**Page text:**
Component video is analog. It can be high definition and it can look very good. Nonetheless, you have a digital to analog conversion when you output HD content over component cables. You then have another analog to digital step when you view HD from a component cable source on a fixed pixel display (such as plasma, LCD, or DLP).


----------



## morac

Yeah component is analog. I'm also fairly certain HDMI is required for 1080p (at least for 1080p/60 which isn't supported by TiVo). 1080i works fine via component though.


----------



## ColdnFrosty

I have seen seen that message numerous times. The switching of channels is also very slow on the Premiere - 3 to 4 seconds compared to instantanious with the Series 3. I don't know if there is a relationship there.



vtwep said:


> Hi,
> 
> Switched to FiOS back in April/May, and bought the Tivo Premieres at the same time. About 3 months ago, got the Onkyo SR608 receiver. HDMI from Tivo Premiere running to receiver, HDMI out from receiver running to TV (Sony 60XS955).
> 
> Every once in a while, I would get a slight pause when switching to a channel and see the "HDMI connection not permitted screen", but it would last for about a second or so, then the channel would come on.
> 
> Once or twice since April/May, it stayed on. I would reboot the Tivo and unplug the TV for a bit. When I put everything back on - all was fine.
> 
> Yesterday afternoon, the "HDMI conneciton not permitted" message came back on. Now, I can't get it off. I haven't changed anything in the set up. A reboot of the Tivo and TV did not help.
> 
> Any ideas? I just found it odd that this suddenly stuck after months of the same setup.
> 
> Thanks.


----------



## Snakeyeskm

I have had similar problems on some of my setups. Practically always, it was resolved by changing the HDMI cable. Definitely worth a try.


----------



## MikeAndrews

When it happened to me I fixed it by _rebooting the TV._ I guess the HDCP module in the TV was confused.

Whatta world we have come to live in. Remember that you have paid for this feature.


----------



## jcthorne

JimboG said:


> Component video is analog. It can be high definition and it can look very good. Nonetheless, you have a digital to analog conversion when you output HD content over component cables. You then have another analog to digital step when you view HD from a component cable source on a fixed pixel display (such as plasma, LCD, or DLP).


Yeah and unless the program source and your fixed pixel display are EXACTLY the same format and pixel count, there are plenty of other conversions going on as well between the source and your display. Are YOU prepared to say that any of them are BETTER than the d/a converter in the Tivo?

**Work to do:**
1. In the forum thread about TiVo video connections, how long does ColdnFrosty say channel switching takes on the Premiere?
2. List the usernames that appear as post headings in the forum thread about TiVo video connections, leaving out names that appear only in quotations.
3. Write the next part of the forum thread about TiVo video connections, picking up where it stops.

**Data rows:**

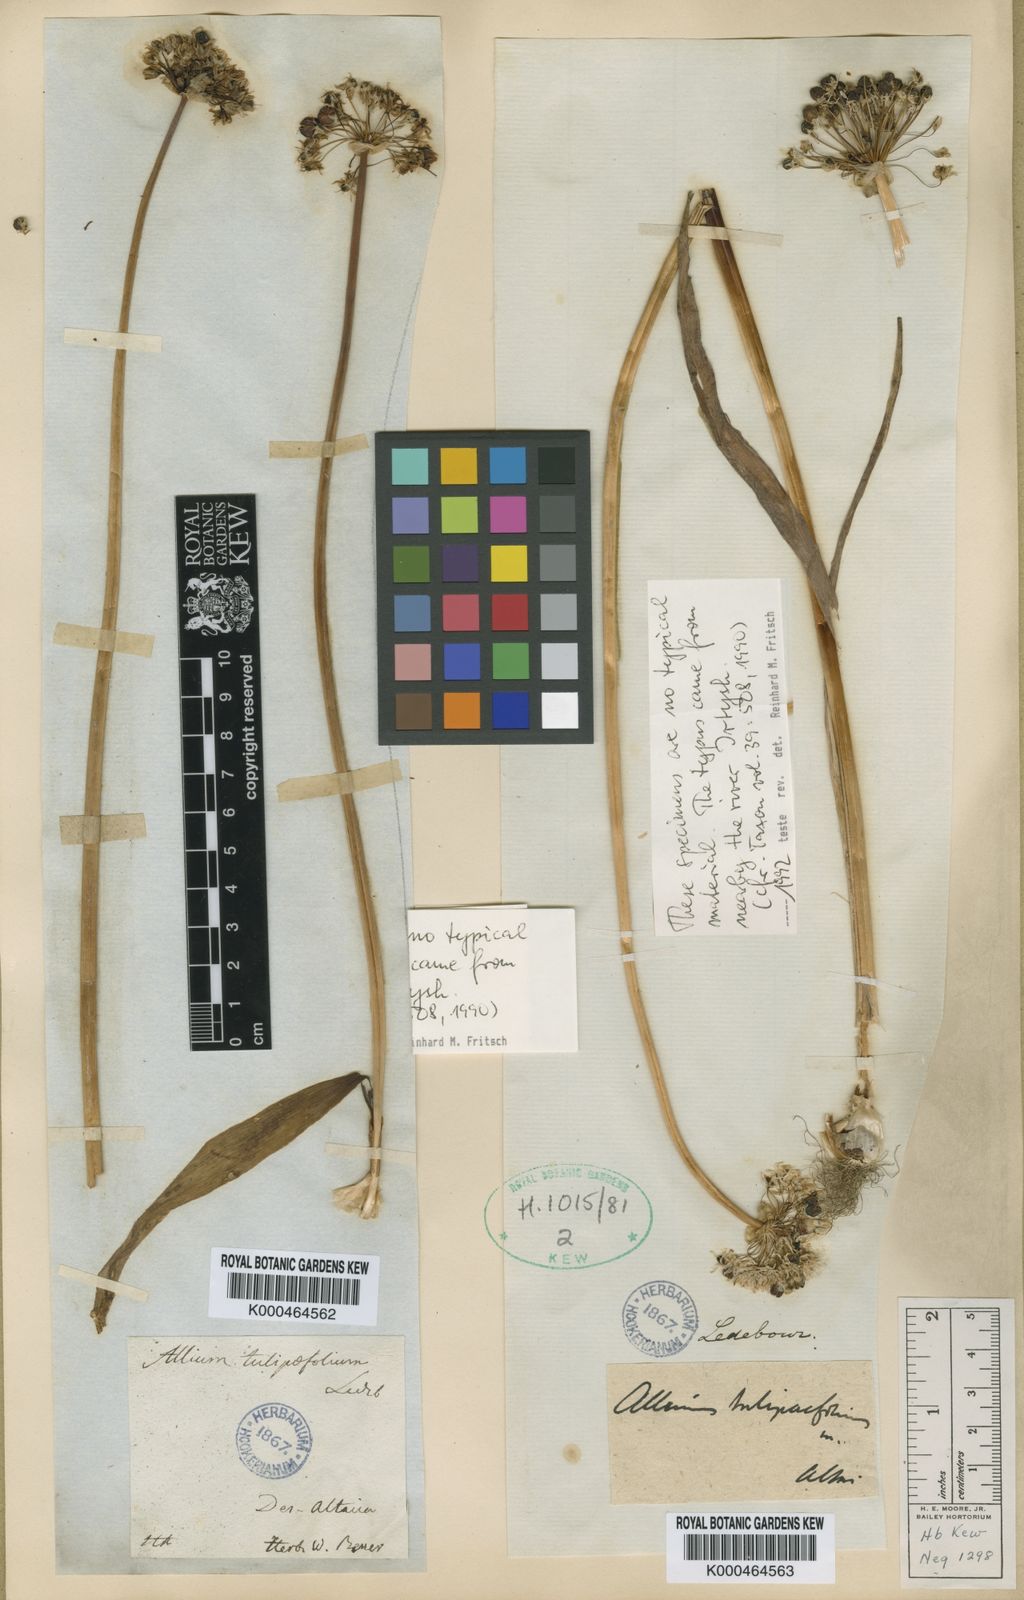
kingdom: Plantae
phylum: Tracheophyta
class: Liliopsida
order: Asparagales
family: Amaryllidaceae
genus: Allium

--

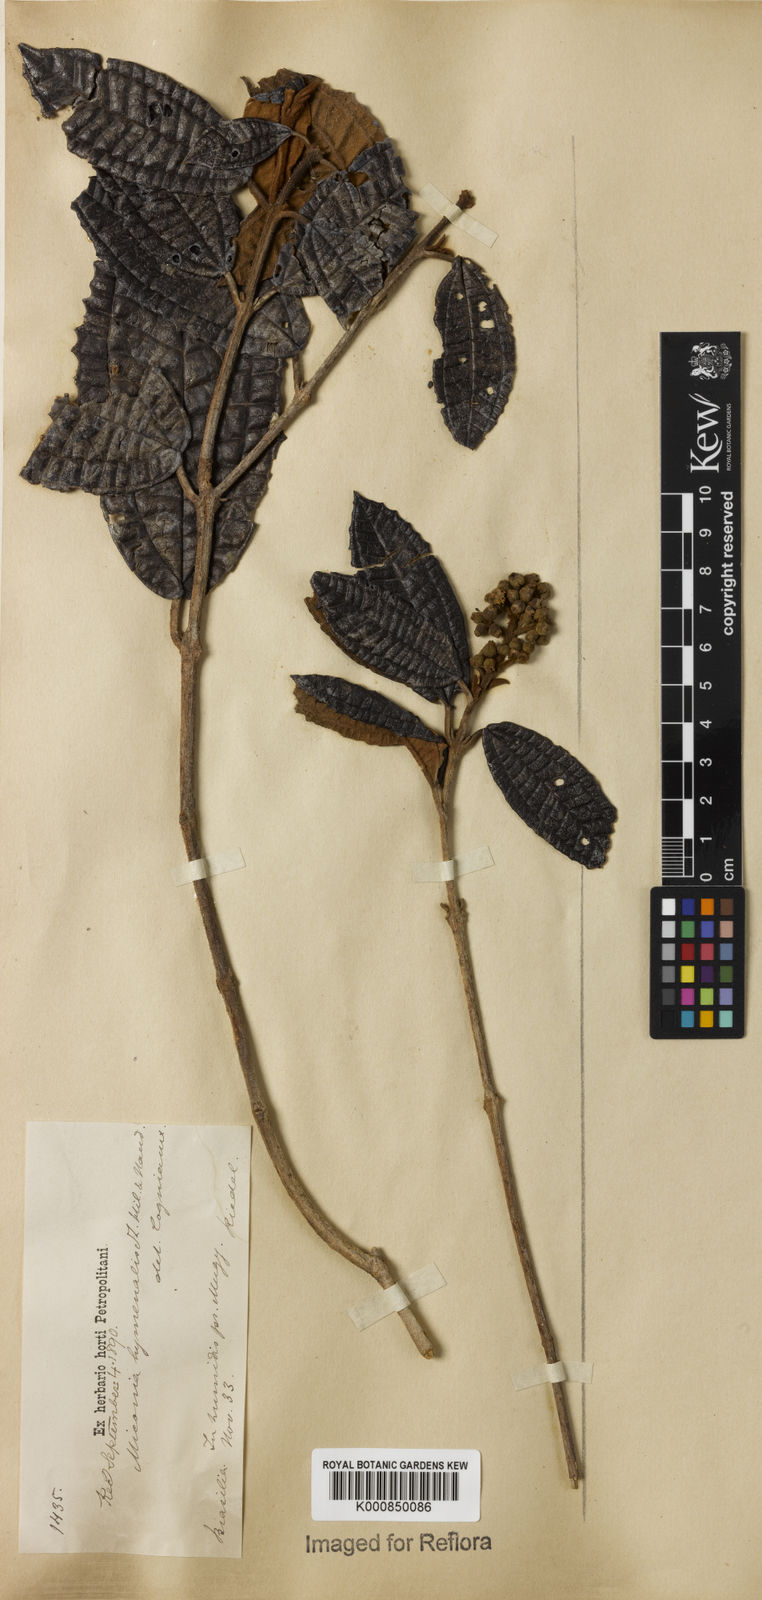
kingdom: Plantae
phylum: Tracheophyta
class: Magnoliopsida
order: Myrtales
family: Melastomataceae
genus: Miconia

==

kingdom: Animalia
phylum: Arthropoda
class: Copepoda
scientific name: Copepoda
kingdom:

**Answers to the tasks:**
1. 3 to 4 seconds.

2. morac, ColdnFrosty, Snakeyeskm, MikeAndrews, jcthorne

3.
Besides, many displays that have component, ATSC and NTSC tuners as well as VGA and other connections for various display resolutions do at least some of thier processing in the analog domain. Almost all are analog at the last stage for ampltide or brightness of the individual pixel.

You are picking nits.

The OP has a problem with the DRM disabled HDMI connection and a working solution was suggested that results in a perfect picture and no handshaking issues. When the studios brainwash all the masses to give up on all analog connections, you will only watch what they want you to see when they want you to see it and for the price they determine at the time you decide to view.


----------



## JimboG

JimboG said:


> Component video is analog. *It can be high definition* and *it can look very good*. Nonetheless, you have a digital to analog conversion when you output HD content over component cables. You then have another analog to digital step when you view HD from a component cable source on a fixed pixel display (such as plasma, LCD, or DLP).


jcthorne,

I'm pretty sure I suggested that component video cables could provide acceptable results. I merely corrected windsurfdog's erroneous statement that component video was digital.


----------



## jcthorne

Sorry, my response should have been directed at aaronwt. Hit the wrong 'quote' button. I appologize.


----------



## patnmike427

GreenMonkey said:


> HDMI Copy protection making our lives more annoying!





netringer said:


> I guess the HDCP module in the TV was confused.
> Whatta world we have come to live in. Remember that you have paid for this feature.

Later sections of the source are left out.